Doch ich glaube, was an unseren Schulen schief läuft, ist politisch gewollt. Ich habe es bereits bei den Themen Privatisierung und PPP-Modellen angesprochen. Will man Akzeptanz für Verhältnisse schaffen, die normalerweise nicht akzeptabel sind, muss man die Bürokratie verschärfen und das entsprechende System verludern lassen. Hintergrund ist immer die geplante Privatisierung. Das sehen wir bei den Krankenhäusern, bei den Energieversorgern, bei den Wasserwerken, bei der Gebäudesanierung der Schulen, bei der Post, der Telekom und bei weiteren Bereichen. Privatschulen schießen wie Pilze aus dem Boden und überhäufen inzwischen den Staat mit Forderungen nach Förderung aus steuerlichen Mitteln. Ich erwarte, dass die Politik diesen Forderungen nachgeben wird, nicht etwa, weil es "Sachzwänge" erfordern, sondern weil es politisch gewollt ist. Privatschulen sollen Profit abwerfen. Ist das nicht zu erwarten, haben die Privaten kein Interesse daran, an der Bildung ernsthaft mitzuwirken. Sie investieren nur, wenn sie davon profitable Erträge erhoffen. In einem kapitalistischen System ist das ein legitimes Ansinnen. In der ethisch-moralischen Betrachtung sollte es eher nachdenklich machen, wollen doch die Unternehmen anschließend eben aus dem Ergebnis der Bildung für ein ganzes Arbeitsleben ihren Nutzen ziehen.

Dass das Schulsystem privatisiert werden soll, steht für mich außer Frage. Grund für meine Überzeugung ist die entsprechende Forderung der WTO mit GATS, Position Nr. 5.

  • WTO-GATS - Privatisierungsanforderungen -
    1. BILDUNGSDIENSTLEISTUNGEN

    1. Kindergarten/Grundschule

    2. Schulbildung
    3. Berufs-/Universitätsausbildung
    4. Erwachsenenbildung
    5. Andere Bildungseinrichtungen

    Ursula von der Leyen und Anette Schavan reden viel über Eliten. Sie reden nicht nur davon, sie tun auch was dafür. Aber, so mein Eindruck, sollen diese Eliten aus der Geldelite rekrutiert werden und nicht aus dem Gesamtkontingent der Bevölkerung. dafür aber aus den Mitteln der Bevölkerung, also aus Steuermitteln. Für die Kinder von Familien mit Hartz IV Bezug wird nichts, aber auch absolut nichts getan. Dafür kann man aber sehen wie sich Eliten verhalten, denn das wird gerade wieder an zwei Beispielen verdeutlicht.

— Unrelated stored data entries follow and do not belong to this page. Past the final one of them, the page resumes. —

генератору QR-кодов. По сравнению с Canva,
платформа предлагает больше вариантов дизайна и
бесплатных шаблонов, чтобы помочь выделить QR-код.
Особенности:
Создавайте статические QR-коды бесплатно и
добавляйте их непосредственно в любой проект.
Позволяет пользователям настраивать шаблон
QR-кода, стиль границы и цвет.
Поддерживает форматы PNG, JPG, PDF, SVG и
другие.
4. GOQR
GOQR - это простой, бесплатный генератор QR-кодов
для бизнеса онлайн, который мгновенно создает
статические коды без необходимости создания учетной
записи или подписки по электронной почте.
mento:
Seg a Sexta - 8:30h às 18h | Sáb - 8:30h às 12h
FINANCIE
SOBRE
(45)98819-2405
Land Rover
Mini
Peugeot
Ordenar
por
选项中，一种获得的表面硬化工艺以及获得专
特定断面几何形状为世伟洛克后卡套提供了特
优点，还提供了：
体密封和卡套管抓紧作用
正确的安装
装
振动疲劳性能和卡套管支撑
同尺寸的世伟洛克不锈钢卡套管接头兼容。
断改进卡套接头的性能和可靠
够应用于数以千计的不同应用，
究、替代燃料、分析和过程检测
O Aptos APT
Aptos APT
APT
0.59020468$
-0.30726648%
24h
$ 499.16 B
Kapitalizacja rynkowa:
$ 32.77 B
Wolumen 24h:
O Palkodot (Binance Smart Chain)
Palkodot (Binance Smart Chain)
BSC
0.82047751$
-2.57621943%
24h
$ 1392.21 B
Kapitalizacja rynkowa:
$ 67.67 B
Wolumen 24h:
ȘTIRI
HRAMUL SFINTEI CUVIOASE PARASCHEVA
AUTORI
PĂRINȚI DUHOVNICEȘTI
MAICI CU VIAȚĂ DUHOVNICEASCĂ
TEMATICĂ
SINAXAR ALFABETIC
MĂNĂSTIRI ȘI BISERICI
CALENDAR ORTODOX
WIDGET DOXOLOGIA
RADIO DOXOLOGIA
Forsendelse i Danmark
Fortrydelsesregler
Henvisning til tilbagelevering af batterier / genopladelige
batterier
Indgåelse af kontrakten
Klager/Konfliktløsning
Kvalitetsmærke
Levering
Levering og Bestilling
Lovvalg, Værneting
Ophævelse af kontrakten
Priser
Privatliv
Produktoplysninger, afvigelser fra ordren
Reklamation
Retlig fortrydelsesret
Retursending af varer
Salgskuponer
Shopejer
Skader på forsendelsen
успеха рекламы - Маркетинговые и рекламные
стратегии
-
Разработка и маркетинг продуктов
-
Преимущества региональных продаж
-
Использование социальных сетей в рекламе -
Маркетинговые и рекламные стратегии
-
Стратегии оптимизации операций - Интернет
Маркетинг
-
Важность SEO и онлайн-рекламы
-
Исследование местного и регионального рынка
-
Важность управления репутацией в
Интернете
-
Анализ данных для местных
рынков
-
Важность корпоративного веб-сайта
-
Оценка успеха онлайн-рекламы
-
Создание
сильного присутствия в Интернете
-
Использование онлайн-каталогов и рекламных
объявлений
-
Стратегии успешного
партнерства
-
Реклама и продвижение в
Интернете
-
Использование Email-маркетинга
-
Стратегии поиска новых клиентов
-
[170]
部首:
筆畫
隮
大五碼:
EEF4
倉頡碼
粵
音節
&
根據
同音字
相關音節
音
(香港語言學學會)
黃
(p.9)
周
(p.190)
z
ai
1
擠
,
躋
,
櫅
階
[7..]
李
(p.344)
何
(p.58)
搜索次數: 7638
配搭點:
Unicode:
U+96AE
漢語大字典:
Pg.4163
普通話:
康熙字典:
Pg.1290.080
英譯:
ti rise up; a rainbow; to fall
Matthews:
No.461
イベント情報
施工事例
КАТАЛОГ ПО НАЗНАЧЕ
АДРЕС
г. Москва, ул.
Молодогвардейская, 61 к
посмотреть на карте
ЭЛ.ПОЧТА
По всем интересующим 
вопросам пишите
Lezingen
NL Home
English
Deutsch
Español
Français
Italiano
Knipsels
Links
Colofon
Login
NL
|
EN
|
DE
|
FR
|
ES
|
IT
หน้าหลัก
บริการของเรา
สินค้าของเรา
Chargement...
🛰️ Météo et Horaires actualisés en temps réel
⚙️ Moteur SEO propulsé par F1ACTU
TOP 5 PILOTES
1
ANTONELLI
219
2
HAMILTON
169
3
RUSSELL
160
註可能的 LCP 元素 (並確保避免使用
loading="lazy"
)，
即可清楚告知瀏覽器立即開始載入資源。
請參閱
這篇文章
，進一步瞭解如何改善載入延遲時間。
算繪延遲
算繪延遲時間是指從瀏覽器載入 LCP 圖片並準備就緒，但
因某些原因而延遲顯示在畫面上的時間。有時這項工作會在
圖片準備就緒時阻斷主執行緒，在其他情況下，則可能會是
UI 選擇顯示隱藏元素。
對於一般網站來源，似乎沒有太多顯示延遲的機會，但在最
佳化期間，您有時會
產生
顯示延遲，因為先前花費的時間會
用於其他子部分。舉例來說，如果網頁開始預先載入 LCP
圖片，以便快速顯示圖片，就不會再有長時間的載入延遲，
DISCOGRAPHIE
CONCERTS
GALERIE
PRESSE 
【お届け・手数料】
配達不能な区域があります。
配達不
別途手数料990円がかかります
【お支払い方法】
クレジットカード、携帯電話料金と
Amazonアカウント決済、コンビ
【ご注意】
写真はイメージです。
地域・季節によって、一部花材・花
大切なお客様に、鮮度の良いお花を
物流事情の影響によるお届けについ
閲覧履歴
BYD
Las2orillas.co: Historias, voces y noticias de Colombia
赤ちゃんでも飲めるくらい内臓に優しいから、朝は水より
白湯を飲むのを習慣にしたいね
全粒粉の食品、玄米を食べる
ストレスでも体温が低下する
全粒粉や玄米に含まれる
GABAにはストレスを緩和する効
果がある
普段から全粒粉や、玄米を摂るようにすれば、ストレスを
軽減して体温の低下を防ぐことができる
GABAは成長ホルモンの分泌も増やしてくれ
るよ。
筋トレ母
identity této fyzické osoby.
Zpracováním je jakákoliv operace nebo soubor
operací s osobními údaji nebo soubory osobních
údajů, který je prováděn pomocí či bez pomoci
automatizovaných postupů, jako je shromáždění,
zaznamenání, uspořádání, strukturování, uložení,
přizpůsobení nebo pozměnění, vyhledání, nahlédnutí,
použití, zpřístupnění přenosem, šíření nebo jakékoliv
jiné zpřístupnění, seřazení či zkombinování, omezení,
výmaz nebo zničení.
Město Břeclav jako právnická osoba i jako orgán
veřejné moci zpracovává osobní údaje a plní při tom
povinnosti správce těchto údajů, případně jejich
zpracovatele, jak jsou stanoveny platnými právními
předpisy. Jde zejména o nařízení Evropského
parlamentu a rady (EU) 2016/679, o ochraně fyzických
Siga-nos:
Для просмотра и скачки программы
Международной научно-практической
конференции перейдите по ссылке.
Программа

    • Für die Post wurde ein Mindestlohn vereinbart, nicht üppig, aber zumindest ein Anfang, möchte man denken. Die Einigung über den Mindestlohn hatte einen Anstieg der Postaktien an der Börse zur Folge. Zumwinkel, seines Zeichens Vorstandsvorsitzender der Post AG nutzte die Gunst der Stunde, Aktien aus dem Bestand seiner Aktienoptionen zu verscherbeln und 4,73 Millionen zu kassieren. Mal so eben nebenbei. Natürlich hat das nichts mit dem Kurssprung zu tun, so ein Sprecher der Post. Das läge nur daran, dass es gerade ein gesetzliches Zeitfenster für den Verkauf der Aktien gegeben habe (Vorstandsvorsitzende dürfen in Deutschland nur zu bestimmten Zeiten Aktien verkaufen oder Optionen einlösen). Wer nun glaubt, dass das Theater um den Mindestlohn bei der Koalition und dann die überraschende Einigung auch im Zusammenhang mit dem Zeitfenster betrachtet werden könne, würde sicherlich wütende Proteste der Politik und Gewerkschaften heraufbeschwören.
    • Das zweite Beispiel ist der Porsche-Chef Wiedeking, der ein Jahresgehalt von ca. 50 Millionen angesichts seiner Verdienste um Porsche für angemessen hält. In diesem Zusammenhang verweise ich auf etliche Berichte von Prof. Selenz, der diese Porsche-Sanierung auf Kosten von VW näher beleuchtet hat.

    So sehe und kommentiere ich Gezeter um Pisa und das Interview in der TAZ. Ich kann mir das auch erlauben, schließlich bin ich kein Wissenschaftler und bin auch nicht in einer exponierten Stellung wie Frau Allmendinger, die vom politischen Wohlwollen nicht so ganz unabhängig ist. Dafür habe ich eine Meinung, die ich völlig losgelöst von der politischen Stimmung äußere.